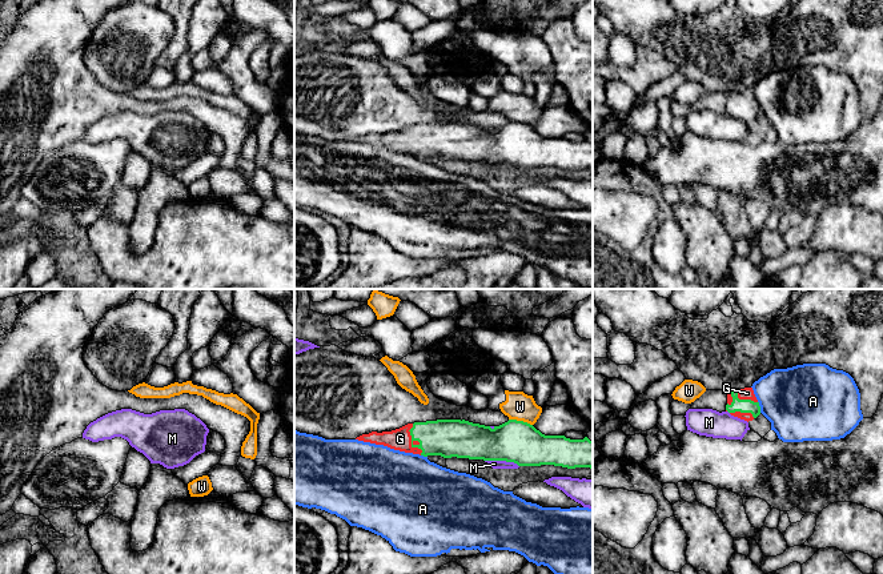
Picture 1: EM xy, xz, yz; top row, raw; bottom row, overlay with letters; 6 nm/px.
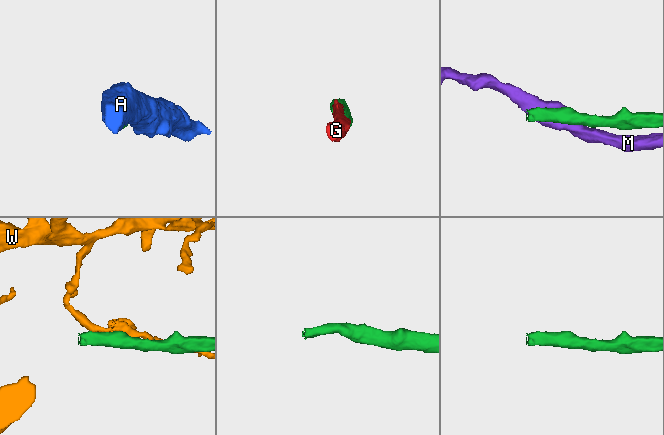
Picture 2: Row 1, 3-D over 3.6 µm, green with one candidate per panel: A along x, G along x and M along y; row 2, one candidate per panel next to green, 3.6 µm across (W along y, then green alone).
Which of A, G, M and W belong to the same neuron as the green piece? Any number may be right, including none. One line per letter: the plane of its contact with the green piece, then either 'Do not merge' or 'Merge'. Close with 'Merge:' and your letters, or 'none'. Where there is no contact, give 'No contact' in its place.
A: Touches green in yz. Do not merge
G: Touches green in xz. Merge
M: Touches green in xz. Do not merge
W: Touches green in xz. Do not merge
Merge: G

### [Exercise description]
Exactly reproduce the lines of the data above that run from the line containing "Which of A, G, M" through the final one.

### [Task solution]
Which of A, G, M and W belong to the same neuron as the green piece? Any number may be right, including none. One line per letter: the plane of its contact with the green piece, then either 'Do not merge' or 'Merge'. Close with 'Merge:' and your letters, or 'none'. Where there is no contact, give 'No contact' in its place.
A: Touches green in yz. Do not merge
G: Touches green in xz. Merge
M: Touches green in xz. Do not merge
W: Touches green in xz. Do not merge
Merge: G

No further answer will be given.